• GOAL OF THE EXERCISE
After finding the line containing "#292, begins: 11:00 -> 11:30" below, please output that line and each following one through the line containing "VOYA-987, status: Bloccato -> Chiuso", exactly as written.

• Records from a data collection
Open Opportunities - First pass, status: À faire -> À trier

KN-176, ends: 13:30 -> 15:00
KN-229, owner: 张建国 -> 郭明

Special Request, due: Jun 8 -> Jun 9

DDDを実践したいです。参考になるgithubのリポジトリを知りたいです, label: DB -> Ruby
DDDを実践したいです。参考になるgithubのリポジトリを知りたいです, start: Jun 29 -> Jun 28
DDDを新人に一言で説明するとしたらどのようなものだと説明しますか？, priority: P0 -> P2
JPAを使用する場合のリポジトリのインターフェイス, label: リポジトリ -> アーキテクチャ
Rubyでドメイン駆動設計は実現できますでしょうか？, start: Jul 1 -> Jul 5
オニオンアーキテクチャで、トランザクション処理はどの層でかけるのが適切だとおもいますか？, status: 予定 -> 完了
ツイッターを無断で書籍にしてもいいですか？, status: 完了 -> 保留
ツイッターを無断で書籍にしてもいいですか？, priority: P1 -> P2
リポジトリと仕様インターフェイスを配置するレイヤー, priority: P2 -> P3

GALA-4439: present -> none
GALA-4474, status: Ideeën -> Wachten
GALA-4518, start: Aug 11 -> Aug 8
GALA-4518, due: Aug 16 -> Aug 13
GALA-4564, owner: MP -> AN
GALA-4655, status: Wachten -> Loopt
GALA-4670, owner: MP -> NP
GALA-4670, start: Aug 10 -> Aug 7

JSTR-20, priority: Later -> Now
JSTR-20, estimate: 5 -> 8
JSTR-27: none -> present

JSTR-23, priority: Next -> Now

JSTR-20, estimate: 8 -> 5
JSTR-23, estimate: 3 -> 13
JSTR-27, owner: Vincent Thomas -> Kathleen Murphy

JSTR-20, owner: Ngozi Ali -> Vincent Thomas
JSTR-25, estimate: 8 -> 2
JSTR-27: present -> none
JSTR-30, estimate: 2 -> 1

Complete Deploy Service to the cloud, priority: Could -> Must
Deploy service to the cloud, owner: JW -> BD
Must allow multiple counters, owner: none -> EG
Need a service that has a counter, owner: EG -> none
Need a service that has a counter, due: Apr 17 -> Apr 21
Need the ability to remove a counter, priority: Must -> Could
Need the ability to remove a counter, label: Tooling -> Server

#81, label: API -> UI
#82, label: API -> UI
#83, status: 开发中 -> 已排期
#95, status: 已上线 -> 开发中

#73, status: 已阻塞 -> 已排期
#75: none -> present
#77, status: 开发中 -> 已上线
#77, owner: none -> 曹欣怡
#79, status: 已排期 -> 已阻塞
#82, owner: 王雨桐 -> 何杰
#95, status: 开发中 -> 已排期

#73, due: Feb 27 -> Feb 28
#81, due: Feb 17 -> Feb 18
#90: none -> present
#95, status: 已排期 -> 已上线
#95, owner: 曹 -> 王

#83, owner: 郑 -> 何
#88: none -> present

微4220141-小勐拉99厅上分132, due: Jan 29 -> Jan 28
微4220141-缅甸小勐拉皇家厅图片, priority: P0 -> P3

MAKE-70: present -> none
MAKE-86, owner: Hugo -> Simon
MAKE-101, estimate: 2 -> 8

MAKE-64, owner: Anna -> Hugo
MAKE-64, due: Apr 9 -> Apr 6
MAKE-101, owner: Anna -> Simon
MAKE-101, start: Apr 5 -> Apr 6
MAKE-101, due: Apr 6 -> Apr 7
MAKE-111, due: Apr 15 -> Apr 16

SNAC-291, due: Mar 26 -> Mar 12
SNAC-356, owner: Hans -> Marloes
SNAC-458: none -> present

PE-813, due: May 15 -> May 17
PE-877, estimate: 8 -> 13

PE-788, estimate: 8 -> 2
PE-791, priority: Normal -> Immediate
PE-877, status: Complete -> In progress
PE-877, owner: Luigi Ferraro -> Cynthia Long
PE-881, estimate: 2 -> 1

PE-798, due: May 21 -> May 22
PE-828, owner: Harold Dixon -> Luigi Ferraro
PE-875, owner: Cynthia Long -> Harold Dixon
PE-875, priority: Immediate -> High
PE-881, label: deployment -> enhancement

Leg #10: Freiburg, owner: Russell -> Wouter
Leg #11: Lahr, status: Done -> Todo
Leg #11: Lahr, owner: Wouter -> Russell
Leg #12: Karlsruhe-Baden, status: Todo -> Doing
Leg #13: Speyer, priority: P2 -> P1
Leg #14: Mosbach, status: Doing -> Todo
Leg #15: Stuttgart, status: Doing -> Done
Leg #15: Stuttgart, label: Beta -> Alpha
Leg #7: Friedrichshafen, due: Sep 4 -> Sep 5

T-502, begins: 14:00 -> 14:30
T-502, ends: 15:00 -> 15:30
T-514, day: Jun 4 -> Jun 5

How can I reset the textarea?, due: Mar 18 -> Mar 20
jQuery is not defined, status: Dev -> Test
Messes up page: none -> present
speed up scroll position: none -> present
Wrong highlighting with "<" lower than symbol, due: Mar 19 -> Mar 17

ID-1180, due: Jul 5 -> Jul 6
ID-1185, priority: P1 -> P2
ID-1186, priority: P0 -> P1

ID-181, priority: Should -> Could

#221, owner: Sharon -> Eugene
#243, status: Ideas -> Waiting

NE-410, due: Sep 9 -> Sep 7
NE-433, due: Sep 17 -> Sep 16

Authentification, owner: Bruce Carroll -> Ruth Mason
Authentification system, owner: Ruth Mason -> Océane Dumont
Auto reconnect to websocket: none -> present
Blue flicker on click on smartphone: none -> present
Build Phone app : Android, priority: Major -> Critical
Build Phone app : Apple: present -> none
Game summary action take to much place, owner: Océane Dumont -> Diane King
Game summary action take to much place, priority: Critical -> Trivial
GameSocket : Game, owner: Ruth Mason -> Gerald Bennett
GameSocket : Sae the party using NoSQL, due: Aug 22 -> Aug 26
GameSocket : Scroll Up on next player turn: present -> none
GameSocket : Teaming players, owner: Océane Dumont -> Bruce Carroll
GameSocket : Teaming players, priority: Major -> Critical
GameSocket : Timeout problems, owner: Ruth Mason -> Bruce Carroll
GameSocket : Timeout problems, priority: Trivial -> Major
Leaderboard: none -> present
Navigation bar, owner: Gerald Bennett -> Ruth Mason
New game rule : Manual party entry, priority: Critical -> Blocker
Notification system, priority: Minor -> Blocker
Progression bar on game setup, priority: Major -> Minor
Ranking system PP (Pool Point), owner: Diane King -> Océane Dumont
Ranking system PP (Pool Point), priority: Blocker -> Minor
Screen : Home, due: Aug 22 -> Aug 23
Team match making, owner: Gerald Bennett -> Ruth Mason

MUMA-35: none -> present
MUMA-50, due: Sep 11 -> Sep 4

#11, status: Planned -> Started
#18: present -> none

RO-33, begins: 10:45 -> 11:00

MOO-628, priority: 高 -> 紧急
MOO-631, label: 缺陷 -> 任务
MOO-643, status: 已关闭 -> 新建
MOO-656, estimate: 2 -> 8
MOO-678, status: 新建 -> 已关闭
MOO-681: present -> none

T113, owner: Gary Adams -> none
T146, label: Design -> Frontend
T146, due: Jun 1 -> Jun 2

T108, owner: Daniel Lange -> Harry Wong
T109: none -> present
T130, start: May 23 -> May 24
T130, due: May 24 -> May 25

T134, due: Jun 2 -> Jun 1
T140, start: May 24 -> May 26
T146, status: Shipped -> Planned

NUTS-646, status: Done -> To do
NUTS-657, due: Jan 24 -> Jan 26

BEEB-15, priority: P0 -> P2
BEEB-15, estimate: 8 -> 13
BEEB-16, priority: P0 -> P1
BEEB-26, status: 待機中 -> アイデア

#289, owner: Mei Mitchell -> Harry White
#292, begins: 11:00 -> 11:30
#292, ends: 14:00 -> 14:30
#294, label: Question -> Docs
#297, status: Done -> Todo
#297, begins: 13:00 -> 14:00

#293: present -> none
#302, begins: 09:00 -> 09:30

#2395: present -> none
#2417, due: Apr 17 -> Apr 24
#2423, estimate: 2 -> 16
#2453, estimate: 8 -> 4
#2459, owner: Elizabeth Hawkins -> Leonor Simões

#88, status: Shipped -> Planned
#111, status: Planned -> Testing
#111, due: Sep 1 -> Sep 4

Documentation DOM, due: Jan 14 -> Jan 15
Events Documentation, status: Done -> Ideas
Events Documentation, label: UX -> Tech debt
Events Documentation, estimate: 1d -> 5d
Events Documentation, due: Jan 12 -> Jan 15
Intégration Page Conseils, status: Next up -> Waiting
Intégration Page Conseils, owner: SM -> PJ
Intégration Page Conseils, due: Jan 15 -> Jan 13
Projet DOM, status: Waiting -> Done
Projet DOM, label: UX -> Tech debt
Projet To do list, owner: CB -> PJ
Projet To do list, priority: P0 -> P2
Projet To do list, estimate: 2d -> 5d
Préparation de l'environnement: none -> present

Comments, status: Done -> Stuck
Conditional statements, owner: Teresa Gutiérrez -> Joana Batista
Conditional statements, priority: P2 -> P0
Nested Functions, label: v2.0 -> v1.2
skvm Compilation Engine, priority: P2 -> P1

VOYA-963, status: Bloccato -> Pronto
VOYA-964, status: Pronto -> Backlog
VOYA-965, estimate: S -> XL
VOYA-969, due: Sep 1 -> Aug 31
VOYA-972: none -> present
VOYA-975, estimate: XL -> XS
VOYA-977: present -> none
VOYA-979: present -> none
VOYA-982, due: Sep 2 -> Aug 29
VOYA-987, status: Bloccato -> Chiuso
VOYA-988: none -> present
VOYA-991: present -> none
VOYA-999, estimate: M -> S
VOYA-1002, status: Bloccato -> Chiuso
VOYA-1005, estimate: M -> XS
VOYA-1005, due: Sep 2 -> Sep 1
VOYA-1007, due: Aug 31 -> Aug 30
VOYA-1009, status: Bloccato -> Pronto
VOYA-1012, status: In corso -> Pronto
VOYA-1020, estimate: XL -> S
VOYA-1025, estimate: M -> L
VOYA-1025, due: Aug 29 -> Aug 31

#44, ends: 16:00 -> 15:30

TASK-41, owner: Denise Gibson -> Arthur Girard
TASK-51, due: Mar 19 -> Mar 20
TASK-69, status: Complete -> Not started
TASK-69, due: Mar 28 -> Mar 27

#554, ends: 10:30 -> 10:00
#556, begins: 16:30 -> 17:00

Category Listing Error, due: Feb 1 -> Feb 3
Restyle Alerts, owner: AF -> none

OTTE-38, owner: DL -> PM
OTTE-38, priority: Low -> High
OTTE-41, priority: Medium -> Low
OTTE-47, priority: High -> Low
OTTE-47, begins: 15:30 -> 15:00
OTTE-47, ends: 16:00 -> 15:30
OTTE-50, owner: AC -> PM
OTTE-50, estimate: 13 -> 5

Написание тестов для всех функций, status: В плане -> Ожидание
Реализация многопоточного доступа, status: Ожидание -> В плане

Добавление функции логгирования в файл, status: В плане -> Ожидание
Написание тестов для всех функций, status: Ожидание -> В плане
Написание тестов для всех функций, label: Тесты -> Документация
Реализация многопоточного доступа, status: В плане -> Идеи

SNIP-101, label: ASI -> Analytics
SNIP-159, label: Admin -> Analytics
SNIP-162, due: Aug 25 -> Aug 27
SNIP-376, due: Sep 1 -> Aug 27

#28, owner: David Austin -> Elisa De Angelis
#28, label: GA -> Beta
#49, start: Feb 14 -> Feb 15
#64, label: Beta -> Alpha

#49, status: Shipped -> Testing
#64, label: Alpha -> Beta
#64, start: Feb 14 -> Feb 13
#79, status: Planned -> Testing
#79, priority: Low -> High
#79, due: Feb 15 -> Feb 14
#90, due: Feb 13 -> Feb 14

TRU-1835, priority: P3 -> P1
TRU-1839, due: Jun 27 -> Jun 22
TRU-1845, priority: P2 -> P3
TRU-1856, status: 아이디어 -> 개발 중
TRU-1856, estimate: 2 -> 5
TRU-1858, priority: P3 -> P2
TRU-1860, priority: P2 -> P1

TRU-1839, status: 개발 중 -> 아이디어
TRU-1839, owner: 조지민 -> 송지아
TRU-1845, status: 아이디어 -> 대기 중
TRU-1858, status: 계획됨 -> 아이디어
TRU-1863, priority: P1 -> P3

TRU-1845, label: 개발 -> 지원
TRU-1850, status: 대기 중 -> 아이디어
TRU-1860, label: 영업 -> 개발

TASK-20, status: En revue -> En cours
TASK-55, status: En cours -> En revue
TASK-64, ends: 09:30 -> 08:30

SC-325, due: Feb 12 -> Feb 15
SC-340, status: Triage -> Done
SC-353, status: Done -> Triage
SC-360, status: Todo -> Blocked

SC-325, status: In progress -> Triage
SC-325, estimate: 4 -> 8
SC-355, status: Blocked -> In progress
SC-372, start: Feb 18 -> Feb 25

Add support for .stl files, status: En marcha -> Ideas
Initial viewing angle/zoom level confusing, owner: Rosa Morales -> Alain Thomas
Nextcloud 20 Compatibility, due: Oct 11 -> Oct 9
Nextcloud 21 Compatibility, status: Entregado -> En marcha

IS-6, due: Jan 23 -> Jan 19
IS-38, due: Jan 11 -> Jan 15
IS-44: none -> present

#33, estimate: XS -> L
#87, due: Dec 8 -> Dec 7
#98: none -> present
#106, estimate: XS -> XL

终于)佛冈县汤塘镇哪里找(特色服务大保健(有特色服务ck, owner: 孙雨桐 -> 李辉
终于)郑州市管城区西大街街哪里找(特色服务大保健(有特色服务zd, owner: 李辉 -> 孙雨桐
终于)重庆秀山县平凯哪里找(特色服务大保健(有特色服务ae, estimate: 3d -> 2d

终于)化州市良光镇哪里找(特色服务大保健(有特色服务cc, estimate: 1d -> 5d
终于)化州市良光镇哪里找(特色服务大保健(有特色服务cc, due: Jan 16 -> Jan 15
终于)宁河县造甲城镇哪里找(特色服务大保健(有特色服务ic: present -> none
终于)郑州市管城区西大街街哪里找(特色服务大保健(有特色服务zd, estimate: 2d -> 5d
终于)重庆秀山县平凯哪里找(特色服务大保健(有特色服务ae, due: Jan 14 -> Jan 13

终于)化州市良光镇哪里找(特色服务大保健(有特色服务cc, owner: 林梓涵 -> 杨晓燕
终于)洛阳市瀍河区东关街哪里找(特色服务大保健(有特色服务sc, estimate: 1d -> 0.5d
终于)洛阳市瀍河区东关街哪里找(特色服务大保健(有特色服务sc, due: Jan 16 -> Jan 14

• RESPONSE
#292, begins: 11:00 -> 11:30
#292, ends: 14:00 -> 14:30
#294, label: Question -> Docs
#297, status: Done -> Todo
#297, begins: 13:00 -> 14:00

#293: present -> none
#302, begins: 09:00 -> 09:30

#2395: present -> none
#2417, due: Apr 17 -> Apr 24
#2423, estimate: 2 -> 16
#2453, estimate: 8 -> 4
#2459, owner: Elizabeth Hawkins -> Leonor Simões

#88, status: Shipped -> Planned
#111, status: Planned -> Testing
#111, due: Sep 1 -> Sep 4

Documentation DOM, due: Jan 14 -> Jan 15
Events Documentation, status: Done -> Ideas
Events Documentation, label: UX -> Tech debt
Events Documentation, estimate: 1d -> 5d
Events Documentation, due: Jan 12 -> Jan 15
Intégration Page Conseils, status: Next up -> Waiting
Intégration Page Conseils, owner: SM -> PJ
Intégration Page Conseils, due: Jan 15 -> Jan 13
Projet DOM, status: Waiting -> Done
Projet DOM, label: UX -> Tech debt
Projet To do list, owner: CB -> PJ
Projet To do list, priority: P0 -> P2
Projet To do list, estimate: 2d -> 5d
Préparation de l'environnement: none -> present

Comments, status: Done -> Stuck
Conditional statements, owner: Teresa Gutiérrez -> Joana Batista
Conditional statements, priority: P2 -> P0
Nested Functions, label: v2.0 -> v1.2
skvm Compilation Engine, priority: P2 -> P1

VOYA-963, status: Bloccato -> Pronto
VOYA-964, status: Pronto -> Backlog
VOYA-965, estimate: S -> XL
VOYA-969, due: Sep 1 -> Aug 31
VOYA-972: none -> present
VOYA-975, estimate: XL -> XS
VOYA-977: present -> none
VOYA-979: present -> none
VOYA-982, due: Sep 2 -> Aug 29
VOYA-987, status: Bloccato -> Chiuso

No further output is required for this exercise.